(Saved entries)

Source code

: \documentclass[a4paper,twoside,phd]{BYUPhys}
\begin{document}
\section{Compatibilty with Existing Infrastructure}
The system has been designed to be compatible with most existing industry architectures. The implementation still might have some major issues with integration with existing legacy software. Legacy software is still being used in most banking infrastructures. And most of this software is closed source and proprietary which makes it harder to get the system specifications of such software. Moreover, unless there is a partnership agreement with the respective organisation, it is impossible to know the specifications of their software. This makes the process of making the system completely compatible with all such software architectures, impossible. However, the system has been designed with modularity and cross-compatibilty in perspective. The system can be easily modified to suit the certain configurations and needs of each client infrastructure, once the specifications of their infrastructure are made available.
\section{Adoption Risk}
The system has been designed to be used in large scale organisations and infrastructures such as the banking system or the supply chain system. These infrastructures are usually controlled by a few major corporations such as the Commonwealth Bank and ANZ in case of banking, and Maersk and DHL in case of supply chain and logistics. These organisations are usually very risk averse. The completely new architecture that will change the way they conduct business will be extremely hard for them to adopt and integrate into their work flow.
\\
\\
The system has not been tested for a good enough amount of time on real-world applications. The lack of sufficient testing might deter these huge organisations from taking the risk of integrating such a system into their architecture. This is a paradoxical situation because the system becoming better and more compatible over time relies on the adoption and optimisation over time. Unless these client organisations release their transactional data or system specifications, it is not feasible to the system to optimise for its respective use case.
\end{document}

## EXERCISE OBJECTIVE:
Output the entries above in their entirety, exactly as written.

## WRITTEN RESPONSE:
Source code

: \documentclass[a4paper,twoside,phd]{BYUPhys}
\begin{document}
\section{Compatibilty with Existing Infrastructure}
The system has been designed to be compatible with most existing industry architectures. The implementation still might have some major issues with integration with existing legacy software. Legacy software is still being used in most banking infrastructures. And most of this software is closed source and proprietary which makes it harder to get the system specifications of such software. Moreover, unless there is a partnership agreement with the respective organisation, it is impossible to know the specifications of their software. This makes the process of making the system completely compatible with all such software architectures, impossible. However, the system has been designed with modularity and cross-compatibilty in perspective. The system can be easily modified to suit the certain configurations and needs of each client infrastructure, once the specifications of their infrastructure are made available.
\section{Adoption Risk}
The system has been designed to be used in large scale organisations and infrastructures such as the banking system or the supply chain system. These infrastructures are usually controlled by a few major corporations such as the Commonwealth Bank and ANZ in case of banking, and Maersk and DHL in case of supply chain and logistics. These organisations are usually very risk averse. The completely new architecture that will change the way they conduct business will be extremely hard for them to adopt and integrate into their work flow.
\\
\\
The system has not been tested for a good enough amount of time on real-world applications. The lack of sufficient testing might deter these huge organisations from taking the risk of integrating such a system into their architecture. This is a paradoxical situation because the system becoming better and more compatible over time relies on the adoption and optimisation over time. Unless these client organisations release their transactional data or system specifications, it is not feasible to the system to optimise for its respective use case.
\end{document}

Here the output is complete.